I suppose we do not appreciate the seriousness of fiction-writing, nor its importance to those who cannot get any nearer to real life. And yet it is not that we are unprogressive. Our young people, returning from college, or from visits to the city, freshen and bring up to date our ideas on literature as rigorously as they do our sleeves and hats; but after a short stay in Hillsboro even these conscientious young missionaries of culture turn away from the feeble plots of Ibsen and the tame inventions of Bernard Shaw to the really exciting, perplexing, and stimulating events in the life of the village grocer.

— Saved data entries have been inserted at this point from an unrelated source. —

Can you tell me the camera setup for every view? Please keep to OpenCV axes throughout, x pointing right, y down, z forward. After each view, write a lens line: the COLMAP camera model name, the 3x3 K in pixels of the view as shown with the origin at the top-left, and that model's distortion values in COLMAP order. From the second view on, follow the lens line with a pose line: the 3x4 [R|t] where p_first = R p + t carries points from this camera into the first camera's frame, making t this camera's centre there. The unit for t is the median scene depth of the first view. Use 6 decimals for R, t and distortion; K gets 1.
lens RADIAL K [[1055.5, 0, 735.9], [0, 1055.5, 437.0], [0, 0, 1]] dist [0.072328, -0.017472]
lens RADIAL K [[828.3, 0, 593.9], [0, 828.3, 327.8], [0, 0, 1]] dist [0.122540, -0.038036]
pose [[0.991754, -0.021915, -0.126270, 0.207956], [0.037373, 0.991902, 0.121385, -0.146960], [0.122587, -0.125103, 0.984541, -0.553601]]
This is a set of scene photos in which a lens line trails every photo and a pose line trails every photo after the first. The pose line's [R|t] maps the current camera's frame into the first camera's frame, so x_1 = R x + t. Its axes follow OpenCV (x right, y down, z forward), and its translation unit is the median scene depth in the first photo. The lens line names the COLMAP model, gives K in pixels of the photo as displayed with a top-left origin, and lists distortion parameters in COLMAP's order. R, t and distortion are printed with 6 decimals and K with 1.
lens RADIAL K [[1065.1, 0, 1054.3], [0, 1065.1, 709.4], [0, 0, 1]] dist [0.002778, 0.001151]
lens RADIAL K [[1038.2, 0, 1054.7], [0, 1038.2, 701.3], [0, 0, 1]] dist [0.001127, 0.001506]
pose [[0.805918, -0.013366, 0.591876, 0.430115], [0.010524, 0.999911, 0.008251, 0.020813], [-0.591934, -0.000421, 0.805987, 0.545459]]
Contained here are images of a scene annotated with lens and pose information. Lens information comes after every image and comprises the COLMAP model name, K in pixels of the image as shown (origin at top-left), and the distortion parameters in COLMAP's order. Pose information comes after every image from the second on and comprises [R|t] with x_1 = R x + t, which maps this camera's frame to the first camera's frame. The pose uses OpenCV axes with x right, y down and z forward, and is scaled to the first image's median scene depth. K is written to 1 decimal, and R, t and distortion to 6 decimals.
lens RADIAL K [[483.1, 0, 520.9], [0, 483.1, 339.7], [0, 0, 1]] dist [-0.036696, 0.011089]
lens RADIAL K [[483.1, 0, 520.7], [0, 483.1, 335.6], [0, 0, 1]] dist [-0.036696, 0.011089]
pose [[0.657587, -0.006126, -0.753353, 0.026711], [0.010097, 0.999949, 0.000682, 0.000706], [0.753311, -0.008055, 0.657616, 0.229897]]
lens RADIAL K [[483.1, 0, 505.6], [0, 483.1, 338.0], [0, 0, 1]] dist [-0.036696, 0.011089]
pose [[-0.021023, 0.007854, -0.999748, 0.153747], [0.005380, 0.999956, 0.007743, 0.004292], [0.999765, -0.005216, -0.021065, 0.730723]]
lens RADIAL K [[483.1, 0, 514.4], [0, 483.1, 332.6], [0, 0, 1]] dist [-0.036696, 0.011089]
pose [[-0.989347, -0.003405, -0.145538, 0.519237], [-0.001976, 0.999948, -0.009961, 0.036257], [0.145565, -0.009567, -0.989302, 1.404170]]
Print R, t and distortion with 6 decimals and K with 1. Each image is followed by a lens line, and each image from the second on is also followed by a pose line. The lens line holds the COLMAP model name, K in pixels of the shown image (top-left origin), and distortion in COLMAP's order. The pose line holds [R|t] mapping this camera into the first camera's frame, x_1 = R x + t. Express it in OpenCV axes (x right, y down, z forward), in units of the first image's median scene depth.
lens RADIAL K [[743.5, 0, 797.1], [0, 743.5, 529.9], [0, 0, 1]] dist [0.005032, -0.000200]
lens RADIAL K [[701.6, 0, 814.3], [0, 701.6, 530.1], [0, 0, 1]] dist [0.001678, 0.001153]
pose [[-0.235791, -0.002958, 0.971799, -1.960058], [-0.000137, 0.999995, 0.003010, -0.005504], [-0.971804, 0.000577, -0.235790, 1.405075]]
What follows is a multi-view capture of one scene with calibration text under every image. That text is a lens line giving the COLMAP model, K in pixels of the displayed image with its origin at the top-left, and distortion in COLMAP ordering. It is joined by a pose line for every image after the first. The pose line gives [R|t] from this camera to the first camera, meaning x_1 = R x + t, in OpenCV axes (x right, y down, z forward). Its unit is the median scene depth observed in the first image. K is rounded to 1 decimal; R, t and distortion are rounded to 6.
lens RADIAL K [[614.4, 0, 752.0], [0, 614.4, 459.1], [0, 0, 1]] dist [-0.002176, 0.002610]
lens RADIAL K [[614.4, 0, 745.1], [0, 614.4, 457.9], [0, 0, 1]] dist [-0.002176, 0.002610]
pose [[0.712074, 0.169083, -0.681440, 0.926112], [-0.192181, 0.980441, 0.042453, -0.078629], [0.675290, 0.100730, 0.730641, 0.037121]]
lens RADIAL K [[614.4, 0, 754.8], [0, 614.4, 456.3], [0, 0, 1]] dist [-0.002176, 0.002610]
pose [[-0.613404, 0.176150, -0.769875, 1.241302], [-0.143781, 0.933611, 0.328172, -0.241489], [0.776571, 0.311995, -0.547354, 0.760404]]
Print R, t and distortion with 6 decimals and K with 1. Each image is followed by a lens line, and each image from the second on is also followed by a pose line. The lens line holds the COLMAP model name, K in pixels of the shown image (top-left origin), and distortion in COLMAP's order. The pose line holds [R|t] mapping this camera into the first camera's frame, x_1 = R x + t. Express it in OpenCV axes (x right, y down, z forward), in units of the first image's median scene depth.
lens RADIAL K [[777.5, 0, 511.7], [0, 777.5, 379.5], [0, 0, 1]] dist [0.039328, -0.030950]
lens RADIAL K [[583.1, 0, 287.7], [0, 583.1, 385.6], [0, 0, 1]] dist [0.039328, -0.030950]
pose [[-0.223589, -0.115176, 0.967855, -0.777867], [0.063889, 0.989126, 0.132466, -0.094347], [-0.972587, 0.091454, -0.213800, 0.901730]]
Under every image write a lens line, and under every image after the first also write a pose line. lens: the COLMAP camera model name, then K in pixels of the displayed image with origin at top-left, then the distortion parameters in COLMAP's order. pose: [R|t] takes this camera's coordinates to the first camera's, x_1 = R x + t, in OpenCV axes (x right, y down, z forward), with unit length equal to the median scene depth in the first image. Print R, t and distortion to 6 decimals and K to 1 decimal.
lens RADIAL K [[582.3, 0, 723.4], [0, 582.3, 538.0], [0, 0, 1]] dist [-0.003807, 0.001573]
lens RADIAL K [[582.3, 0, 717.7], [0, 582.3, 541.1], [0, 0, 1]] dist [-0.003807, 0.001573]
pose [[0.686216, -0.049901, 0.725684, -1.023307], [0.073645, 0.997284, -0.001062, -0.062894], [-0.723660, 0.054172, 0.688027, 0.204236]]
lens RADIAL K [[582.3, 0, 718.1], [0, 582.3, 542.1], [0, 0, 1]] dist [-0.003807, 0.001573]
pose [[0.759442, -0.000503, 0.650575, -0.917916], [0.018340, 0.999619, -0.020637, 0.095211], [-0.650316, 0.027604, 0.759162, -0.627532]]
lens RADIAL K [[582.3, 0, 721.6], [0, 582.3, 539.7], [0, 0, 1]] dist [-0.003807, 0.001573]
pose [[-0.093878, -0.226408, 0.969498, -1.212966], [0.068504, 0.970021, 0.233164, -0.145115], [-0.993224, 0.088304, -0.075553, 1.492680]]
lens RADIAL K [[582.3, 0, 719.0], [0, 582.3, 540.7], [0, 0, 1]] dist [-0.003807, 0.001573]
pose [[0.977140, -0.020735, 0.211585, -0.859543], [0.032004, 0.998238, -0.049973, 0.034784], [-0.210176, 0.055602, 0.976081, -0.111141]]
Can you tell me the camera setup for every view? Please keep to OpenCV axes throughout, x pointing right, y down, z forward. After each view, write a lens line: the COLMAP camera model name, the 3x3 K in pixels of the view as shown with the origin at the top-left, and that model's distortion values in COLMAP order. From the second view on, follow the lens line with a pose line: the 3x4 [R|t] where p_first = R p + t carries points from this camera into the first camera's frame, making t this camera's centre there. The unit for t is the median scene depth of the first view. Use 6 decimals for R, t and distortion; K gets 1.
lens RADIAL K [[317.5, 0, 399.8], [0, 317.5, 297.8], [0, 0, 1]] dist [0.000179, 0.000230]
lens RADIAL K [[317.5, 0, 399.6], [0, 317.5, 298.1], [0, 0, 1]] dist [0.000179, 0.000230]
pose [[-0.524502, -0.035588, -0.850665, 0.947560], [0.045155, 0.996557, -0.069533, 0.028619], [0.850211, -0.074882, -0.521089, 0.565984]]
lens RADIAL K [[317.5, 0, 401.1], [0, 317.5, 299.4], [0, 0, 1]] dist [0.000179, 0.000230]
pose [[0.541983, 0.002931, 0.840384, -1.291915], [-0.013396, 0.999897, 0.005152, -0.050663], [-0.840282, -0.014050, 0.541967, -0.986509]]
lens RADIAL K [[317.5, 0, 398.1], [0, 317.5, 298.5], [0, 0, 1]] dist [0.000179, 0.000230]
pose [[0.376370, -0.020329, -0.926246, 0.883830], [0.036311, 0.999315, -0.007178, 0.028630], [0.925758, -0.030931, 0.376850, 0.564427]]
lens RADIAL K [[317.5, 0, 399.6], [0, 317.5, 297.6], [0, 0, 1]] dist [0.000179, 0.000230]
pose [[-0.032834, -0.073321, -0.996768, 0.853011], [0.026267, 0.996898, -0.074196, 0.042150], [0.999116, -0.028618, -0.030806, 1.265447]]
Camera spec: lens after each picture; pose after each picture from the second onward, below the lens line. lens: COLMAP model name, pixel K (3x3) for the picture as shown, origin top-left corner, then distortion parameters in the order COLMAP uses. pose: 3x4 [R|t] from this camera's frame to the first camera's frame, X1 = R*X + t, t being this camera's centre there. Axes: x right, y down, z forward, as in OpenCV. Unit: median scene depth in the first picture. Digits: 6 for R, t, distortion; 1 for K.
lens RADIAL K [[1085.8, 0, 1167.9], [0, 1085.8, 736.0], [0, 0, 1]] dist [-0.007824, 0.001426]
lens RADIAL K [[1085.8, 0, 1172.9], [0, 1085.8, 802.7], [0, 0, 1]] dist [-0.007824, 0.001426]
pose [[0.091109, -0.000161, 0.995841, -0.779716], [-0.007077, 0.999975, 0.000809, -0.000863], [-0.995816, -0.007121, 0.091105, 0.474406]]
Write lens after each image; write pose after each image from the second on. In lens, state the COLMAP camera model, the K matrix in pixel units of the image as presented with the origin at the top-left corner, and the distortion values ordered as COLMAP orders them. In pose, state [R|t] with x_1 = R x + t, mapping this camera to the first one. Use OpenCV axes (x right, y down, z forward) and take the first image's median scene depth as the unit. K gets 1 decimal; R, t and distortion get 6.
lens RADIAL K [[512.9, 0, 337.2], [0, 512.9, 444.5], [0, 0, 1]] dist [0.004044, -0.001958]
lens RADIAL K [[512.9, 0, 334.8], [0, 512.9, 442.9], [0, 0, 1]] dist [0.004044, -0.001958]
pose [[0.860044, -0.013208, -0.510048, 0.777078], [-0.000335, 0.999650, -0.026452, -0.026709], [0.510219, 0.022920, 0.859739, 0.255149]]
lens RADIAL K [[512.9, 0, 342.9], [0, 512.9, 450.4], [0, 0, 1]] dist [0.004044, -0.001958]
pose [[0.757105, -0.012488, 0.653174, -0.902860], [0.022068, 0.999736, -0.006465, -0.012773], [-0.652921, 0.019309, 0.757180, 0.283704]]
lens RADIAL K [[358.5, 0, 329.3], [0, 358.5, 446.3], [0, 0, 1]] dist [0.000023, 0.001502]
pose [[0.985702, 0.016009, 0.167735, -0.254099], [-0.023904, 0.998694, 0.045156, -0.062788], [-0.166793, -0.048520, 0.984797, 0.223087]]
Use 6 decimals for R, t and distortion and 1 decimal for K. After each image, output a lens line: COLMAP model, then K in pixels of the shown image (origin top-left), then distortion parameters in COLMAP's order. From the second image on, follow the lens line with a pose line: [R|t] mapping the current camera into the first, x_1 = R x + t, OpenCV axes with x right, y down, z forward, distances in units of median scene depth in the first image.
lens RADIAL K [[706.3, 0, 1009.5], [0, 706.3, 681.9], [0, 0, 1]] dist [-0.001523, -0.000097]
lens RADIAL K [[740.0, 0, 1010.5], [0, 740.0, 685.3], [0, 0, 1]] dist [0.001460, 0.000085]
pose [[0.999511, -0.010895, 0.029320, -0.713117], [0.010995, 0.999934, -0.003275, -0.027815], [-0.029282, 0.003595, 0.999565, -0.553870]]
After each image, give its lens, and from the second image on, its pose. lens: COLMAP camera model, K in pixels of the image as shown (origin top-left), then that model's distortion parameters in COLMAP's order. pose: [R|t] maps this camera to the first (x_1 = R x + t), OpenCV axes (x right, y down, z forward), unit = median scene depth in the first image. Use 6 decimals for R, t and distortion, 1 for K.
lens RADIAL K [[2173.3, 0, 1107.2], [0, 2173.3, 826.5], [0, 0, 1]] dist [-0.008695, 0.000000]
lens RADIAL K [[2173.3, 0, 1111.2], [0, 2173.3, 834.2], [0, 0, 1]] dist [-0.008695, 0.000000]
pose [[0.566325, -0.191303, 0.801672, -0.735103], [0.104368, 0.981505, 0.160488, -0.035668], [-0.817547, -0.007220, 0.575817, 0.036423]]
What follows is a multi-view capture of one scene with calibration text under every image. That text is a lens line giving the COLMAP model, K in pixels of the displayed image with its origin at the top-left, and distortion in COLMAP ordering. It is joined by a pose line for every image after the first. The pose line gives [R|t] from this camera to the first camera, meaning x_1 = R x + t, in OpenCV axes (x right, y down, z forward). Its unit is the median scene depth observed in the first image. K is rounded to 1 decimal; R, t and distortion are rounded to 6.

In “Ghosts,” Ibsen preaches a terrible sermon on the responsibility of one generation for the next, but not all his relentless logic can move you to the sharp throb of horrified sympathy you feel as you see Nelse Pettingrew’s poor mother run down the street, her shawl flung hastily over her head, framing a face of despairing resolve, such as can never look at you out of the pages of a book. Somebody has told her that Nelse has been drinking again and “is beginning to get ugly.” For Hillsboro is no model village, but the world entire, with hateful forces of evil lying in wait for weakness. Who will not lay down “Ghosts” to watch, with a painfully beating heart, the progress of this living “Mrs. Alving” past the house, pleading, persuading, coaxing the burly weakling, who will be saved from a week’s debauch if she can only get him safely home now, and keep him quiet till “the fit goes by.”
At the sight everybody in Hillsboro realizes that Nelse “got it from his father,” with a penetrating sense of the tragedy of heredity, quite as stimulating to self-control in the future as Ibsen is able to make us feel in “Ghosts.” But we know something better than Ibsen, for Mrs. Pettingrew is no “Mrs. Alving.” She is a plain, hard-featured woman who takes in sewing for a living, and she is quite unlettered, but she is a general in the army of spiritual forces. She does not despair, she does not give up like the half-hearted mother in “Ghosts,” she does not waste her strength in concealments; she stands up to her enemy and fights. She fought the wild beast in Nelse’s father, hand to hand, all his life, and he died a better man than when she married him. Undaunted, she fought it in Nelse as a boy, and now as a man; and in the flowering of his physical forces when the wind of his youth blows most wildly through the hateful thicket of inherited weaknesses she generally wins the battle.